Your goal ::
Copy out all the rows below, with their requests, and scale every number in the answers (the keypoint x and y coordinates and the depth values) by 0.85, rounding to whole numbers with halves rounded up. Leave the pictures out of your copy.

****************

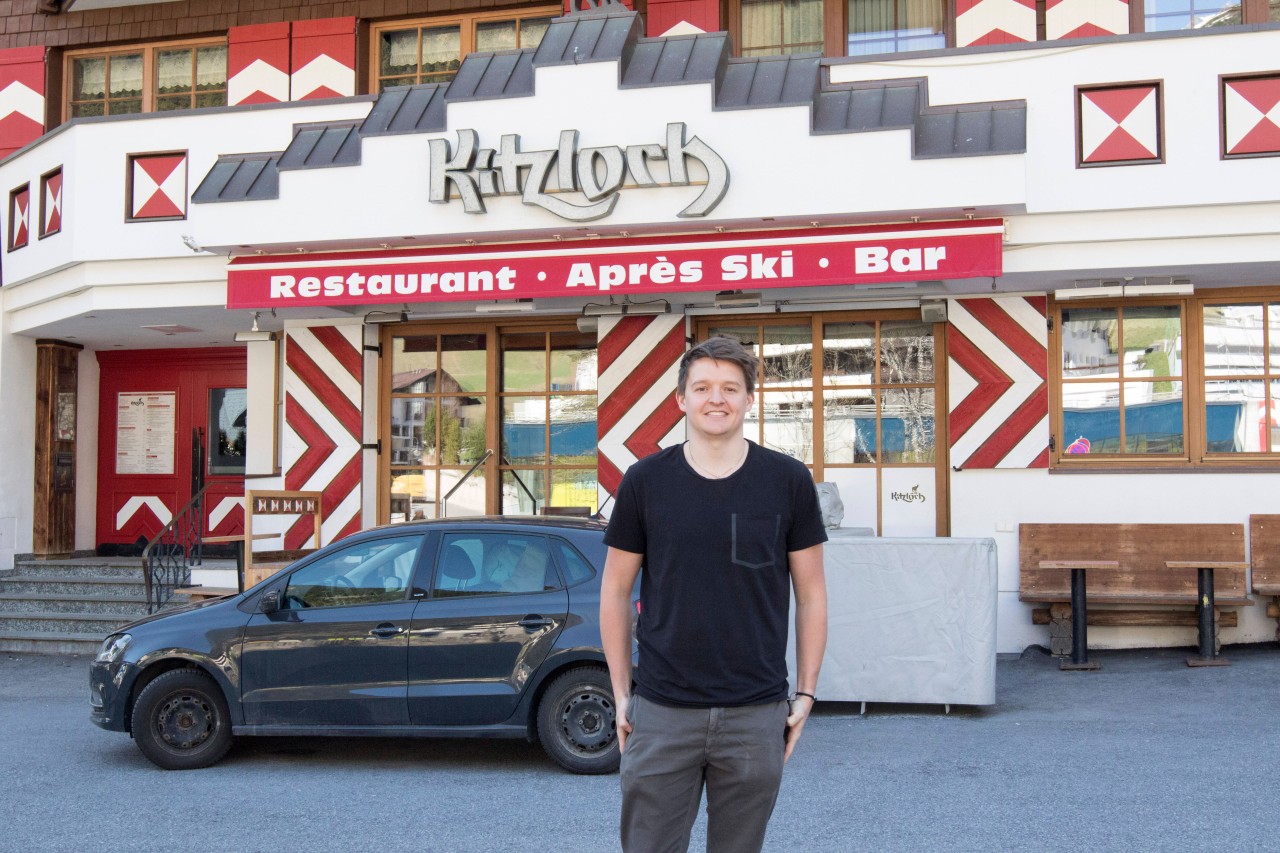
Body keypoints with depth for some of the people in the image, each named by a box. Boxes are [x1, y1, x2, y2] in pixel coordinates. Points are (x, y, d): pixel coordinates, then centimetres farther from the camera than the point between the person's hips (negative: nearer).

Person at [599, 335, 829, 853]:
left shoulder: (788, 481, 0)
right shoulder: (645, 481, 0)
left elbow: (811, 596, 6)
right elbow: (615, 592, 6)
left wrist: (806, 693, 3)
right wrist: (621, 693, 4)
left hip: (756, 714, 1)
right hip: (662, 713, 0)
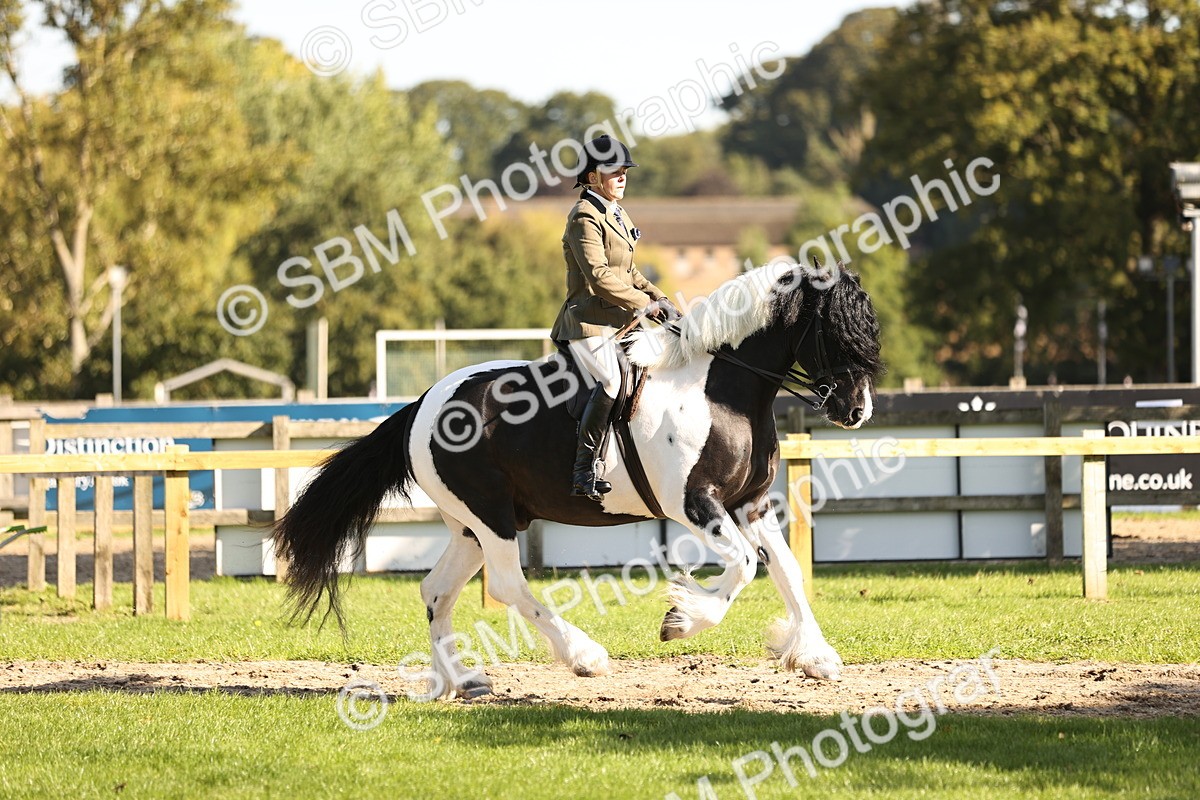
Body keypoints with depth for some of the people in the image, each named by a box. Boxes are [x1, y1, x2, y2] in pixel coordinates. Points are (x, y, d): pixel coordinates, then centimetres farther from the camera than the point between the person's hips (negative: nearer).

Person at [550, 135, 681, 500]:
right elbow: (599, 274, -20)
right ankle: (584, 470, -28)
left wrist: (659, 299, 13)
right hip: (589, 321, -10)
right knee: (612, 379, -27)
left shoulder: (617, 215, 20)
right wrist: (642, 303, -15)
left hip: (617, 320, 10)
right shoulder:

****************

Exercise result ::
Body keypoints with depth for some of the people in the image, each named by a box. Boxes are [x1, y1, x2, y2] in pixel coordinates. Points are (x, y, d): pixel coordinates, then centimetres farther from the camera than the point between the person's hips (negative: nearer).

Person at [599, 335, 829, 853]:
left shoulder: (670, 409, 0)
right shoulder: (548, 409, 0)
left elbow: (689, 507, 5)
right elbow: (523, 503, 5)
left wrist: (685, 589, 3)
right wrist: (528, 589, 3)
left hip: (643, 607, 1)
right hip: (563, 606, 0)
Body keypoints with depth for some of the people in the image, each named by a box. Boxes are [x1, y1, x2, y2] in pixel coordinates. Points are (x, y, d): pixel coordinates, then centimetres farther from the camera than the point between the person's hips (negative: nearer).

Person at [550, 135, 681, 500]:
right elbow: (509, 233, -17)
right ankle: (496, 400, -24)
left wrist: (560, 254, 11)
right hip: (501, 273, -9)
right knee: (520, 322, -23)
left shoulder: (524, 183, 17)
right wrist: (546, 258, -13)
left hip: (524, 272, 9)
right shoulder:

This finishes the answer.